● **DIRECTIONS**
Lay out every line of the listing below as a Markdown table with two columns, Row and Line. Number each row and leave out blank lines.

● **TASK INPUT**

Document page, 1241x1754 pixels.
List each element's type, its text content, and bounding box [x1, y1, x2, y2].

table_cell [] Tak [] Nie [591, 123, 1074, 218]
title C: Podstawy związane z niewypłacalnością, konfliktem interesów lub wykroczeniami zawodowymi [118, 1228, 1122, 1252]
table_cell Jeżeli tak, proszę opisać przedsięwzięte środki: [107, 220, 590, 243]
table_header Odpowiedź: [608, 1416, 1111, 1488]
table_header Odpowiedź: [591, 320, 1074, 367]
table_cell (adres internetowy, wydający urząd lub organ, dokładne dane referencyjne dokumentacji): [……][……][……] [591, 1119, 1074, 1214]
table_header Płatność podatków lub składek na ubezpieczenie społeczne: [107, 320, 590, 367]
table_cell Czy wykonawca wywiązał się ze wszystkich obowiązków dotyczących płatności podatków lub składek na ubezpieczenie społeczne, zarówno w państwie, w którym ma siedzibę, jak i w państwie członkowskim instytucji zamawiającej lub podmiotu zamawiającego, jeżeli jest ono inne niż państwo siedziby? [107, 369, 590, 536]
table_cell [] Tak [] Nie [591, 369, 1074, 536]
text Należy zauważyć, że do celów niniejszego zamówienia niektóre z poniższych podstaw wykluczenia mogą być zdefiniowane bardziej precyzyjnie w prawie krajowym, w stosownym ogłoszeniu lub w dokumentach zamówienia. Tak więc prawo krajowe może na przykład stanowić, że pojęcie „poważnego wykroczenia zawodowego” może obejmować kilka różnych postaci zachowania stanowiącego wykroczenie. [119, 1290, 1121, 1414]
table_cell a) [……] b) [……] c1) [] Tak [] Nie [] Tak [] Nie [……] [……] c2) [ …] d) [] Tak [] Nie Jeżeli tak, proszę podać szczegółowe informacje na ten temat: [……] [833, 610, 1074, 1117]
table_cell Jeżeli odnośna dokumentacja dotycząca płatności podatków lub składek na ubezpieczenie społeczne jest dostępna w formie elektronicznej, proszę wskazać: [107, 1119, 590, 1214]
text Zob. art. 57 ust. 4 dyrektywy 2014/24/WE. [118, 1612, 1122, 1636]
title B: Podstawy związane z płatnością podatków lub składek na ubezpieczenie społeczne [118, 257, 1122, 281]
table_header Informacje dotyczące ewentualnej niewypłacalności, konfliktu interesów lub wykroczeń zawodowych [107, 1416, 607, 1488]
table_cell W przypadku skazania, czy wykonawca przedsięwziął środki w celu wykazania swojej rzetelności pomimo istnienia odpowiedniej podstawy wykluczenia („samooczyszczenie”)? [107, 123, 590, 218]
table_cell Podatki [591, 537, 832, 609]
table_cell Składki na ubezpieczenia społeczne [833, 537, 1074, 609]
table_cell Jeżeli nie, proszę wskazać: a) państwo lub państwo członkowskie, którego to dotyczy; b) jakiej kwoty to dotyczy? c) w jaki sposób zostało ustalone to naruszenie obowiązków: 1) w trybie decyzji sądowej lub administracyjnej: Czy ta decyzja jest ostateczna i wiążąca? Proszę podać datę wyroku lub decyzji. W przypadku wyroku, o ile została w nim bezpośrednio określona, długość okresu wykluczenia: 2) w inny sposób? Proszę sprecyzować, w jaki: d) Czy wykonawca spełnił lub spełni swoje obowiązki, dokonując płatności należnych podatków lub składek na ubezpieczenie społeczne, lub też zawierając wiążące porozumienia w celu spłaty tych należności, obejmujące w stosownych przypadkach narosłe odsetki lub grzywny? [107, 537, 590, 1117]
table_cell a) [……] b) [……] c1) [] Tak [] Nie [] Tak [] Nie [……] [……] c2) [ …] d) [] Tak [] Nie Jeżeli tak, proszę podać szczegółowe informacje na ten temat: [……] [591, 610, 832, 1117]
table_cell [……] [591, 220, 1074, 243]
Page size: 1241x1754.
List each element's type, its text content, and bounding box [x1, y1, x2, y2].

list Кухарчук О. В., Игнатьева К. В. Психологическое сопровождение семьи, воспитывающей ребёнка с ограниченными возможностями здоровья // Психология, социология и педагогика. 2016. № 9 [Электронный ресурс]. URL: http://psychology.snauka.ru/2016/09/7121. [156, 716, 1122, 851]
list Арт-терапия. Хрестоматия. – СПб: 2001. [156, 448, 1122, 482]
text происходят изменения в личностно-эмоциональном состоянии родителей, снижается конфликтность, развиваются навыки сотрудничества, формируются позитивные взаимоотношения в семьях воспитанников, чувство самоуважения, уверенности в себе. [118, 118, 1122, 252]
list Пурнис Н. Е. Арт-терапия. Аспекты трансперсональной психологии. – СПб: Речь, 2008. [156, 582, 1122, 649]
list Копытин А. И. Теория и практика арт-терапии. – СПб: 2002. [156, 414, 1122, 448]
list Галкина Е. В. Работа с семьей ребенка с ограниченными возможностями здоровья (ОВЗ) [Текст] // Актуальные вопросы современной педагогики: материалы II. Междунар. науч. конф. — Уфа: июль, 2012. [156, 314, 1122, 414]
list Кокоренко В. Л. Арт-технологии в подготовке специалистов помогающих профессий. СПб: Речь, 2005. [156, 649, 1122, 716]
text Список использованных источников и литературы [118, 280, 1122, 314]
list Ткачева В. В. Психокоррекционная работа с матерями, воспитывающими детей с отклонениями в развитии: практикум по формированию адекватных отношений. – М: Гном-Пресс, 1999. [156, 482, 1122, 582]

● **EXERCISE SOLUTION**
| Row | Line |
|---|---|
| 1 | Document page, 1241x1754 pixels. |
| 2 | List each element's type, its text content, and bounding box [x1, y1, x2, y2]. |
| 3 | table_cell [] Tak [] Nie [591, 123, 1074, 218] |
| 4 | title C: Podstawy związane z niewypłacalnością, konfliktem interesów lub wykroczeniami zawodowymi [118, 1228, 1122, 1252] |
| 5 | table_cell Jeżeli tak, proszę opisać przedsięwzięte środki: [107, 220, 590, 243] |
| 6 | table_header Odpowiedź: [608, 1416, 1111, 1488] |
| 7 | table_header Odpowiedź: [591, 320, 1074, 367] |
| 8 | table_cell (adres internetowy, wydający urząd lub organ, dokładne dane referencyjne dokumentacji): [……][……][……] [591, 1119, 1074, 1214] |
| 9 | table_header Płatność podatków lub składek na ubezpieczenie społeczne: [107, 320, 590, 367] |
| 10 | table_cell Czy wykonawca wywiązał się ze wszystkich obowiązków dotyczących płatności podatków lub składek na ubezpieczenie społeczne, zarówno w państwie, w którym ma siedzibę, jak i w państwie członkowskim instytucji zamawiającej lub podmiotu zamawiającego, jeżeli jest ono inne niż państwo siedziby? [107, 369, 590, 536] |
| 11 | table_cell [] Tak [] Nie [591, 369, 1074, 536] |
| 12 | text Należy zauważyć, że do celów niniejszego zamówienia niektóre z poniższych podstaw wykluczenia mogą być zdefiniowane bardziej precyzyjnie w prawie krajowym, w stosownym ogłoszeniu lub w dokumentach zamówienia. Tak więc prawo krajowe może na przykład stanowić, że pojęcie „poważnego wykroczenia zawodowego” może obejmować kilka różnych postaci zachowania stanowiącego wykroczenie. [119, 1290, 1121, 1414] |
| 13 | table_cell a) [……] b) [……] c1) [] Tak [] Nie [] Tak [] Nie [……] [……] c2) [ …] d) [] Tak [] Nie Jeżeli tak, proszę podać szczegółowe informacje na ten temat: [……] [833, 610, 1074, 1117] |
| 14 | table_cell Jeżeli odnośna dokumentacja dotycząca płatności podatków lub składek na ubezpieczenie społeczne jest dostępna w formie elektronicznej, proszę wskazać: [107, 1119, 590, 1214] |
| 15 | text Zob. art. 57 ust. 4 dyrektywy 2014/24/WE. [118, 1612, 1122, 1636] |
| 16 | title B: Podstawy związane z płatnością podatków lub składek na ubezpieczenie społeczne [118, 257, 1122, 281] |
| 17 | table_header Informacje dotyczące ewentualnej niewypłacalności, konfliktu interesów lub wykroczeń zawodowych [107, 1416, 607, 1488] |
| 18 | table_cell W przypadku skazania, czy wykonawca przedsięwziął środki w celu wykazania swojej rzetelności pomimo istnienia odpowiedniej podstawy wykluczenia („samooczyszczenie”)? [107, 123, 590, 218] |
| 19 | table_cell Podatki [591, 537, 832, 609] |
| 20 | table_cell Składki na ubezpieczenia społeczne [833, 537, 1074, 609] |
| 21 | table_cell Jeżeli nie, proszę wskazać: a) państwo lub państwo członkowskie, którego to dotyczy; b) jakiej kwoty to dotyczy? c) w jaki sposób zostało ustalone to naruszenie obowiązków: 1) w trybie decyzji sądowej lub administracyjnej: Czy ta decyzja jest ostateczna i wiążąca? Proszę podać datę wyroku lub decyzji. W przypadku wyroku, o ile została w nim bezpośrednio określona, długość okresu wykluczenia: 2) w inny sposób? Proszę sprecyzować, w jaki: d) Czy wykonawca spełnił lub spełni swoje obowiązki, dokonując płatności należnych podatków lub składek na ubezpieczenie społeczne, lub też zawierając wiążące porozumienia w celu spłaty tych należności, obejmujące w stosownych przypadkach narosłe odsetki lub grzywny? [107, 537, 590, 1117] |
| 22 | table_cell a) [……] b) [……] c1) [] Tak [] Nie [] Tak [] Nie [……] [……] c2) [ …] d) [] Tak [] Nie Jeżeli tak, proszę podać szczegółowe informacje na ten temat: [……] [591, 610, 832, 1117] |
| 23 | table_cell [……] [591, 220, 1074, 243] |
| 24 | Page size: 1241x1754. |
| 25 | List each element's type, its text content, and bounding box [x1, y1, x2, y2]. |
| 26 | list Кухарчук О. В., Игнатьева К. В. Психологическое сопровождение семьи, воспитывающей ребёнка с ограниченными возможностями здоровья // Психология, социология и педагогика. 2016. № 9 [Электронный ресурс]. URL: http://psychology.snauka.ru/2016/09/7121. [156, 716, 1122, 851] |
| 27 | list Арт-терапия. Хрестоматия. – СПб: 2001. [156, 448, 1122, 482] |
| 28 | text происходят изменения в личностно-эмоциональном состоянии родителей, снижается конфликтность, развиваются навыки сотрудничества, формируются позитивные взаимоотношения в семьях воспитанников, чувство самоуважения, уверенности в себе. [118, 118, 1122, 252] |
| 29 | list Пурнис Н. Е. Арт-терапия. Аспекты трансперсональной психологии. – СПб: Речь, 2008. [156, 582, 1122, 649] |
| 30 | list Копытин А. И. Теория и практика арт-терапии. – СПб: 2002. [156, 414, 1122, 448] |
| 31 | list Галкина Е. В. Работа с семьей ребенка с ограниченными возможностями здоровья (ОВЗ) [Текст] // Актуальные вопросы современной педагогики: материалы II. Междунар. науч. конф. — Уфа: июль, 2012. [156, 314, 1122, 414] |
| 32 | list Кокоренко В. Л. Арт-технологии в подготовке специалистов помогающих профессий. СПб: Речь, 2005. [156, 649, 1122, 716] |
| 33 | text Список использованных источников и литературы [118, 280, 1122, 314] |
| 34 | list Ткачева В. В. Психокоррекционная работа с матерями, воспитывающими детей с отклонениями в развитии: практикум по формированию адекватных отношений. – М: Гном-Пресс, 1999. [156, 482, 1122, 582] |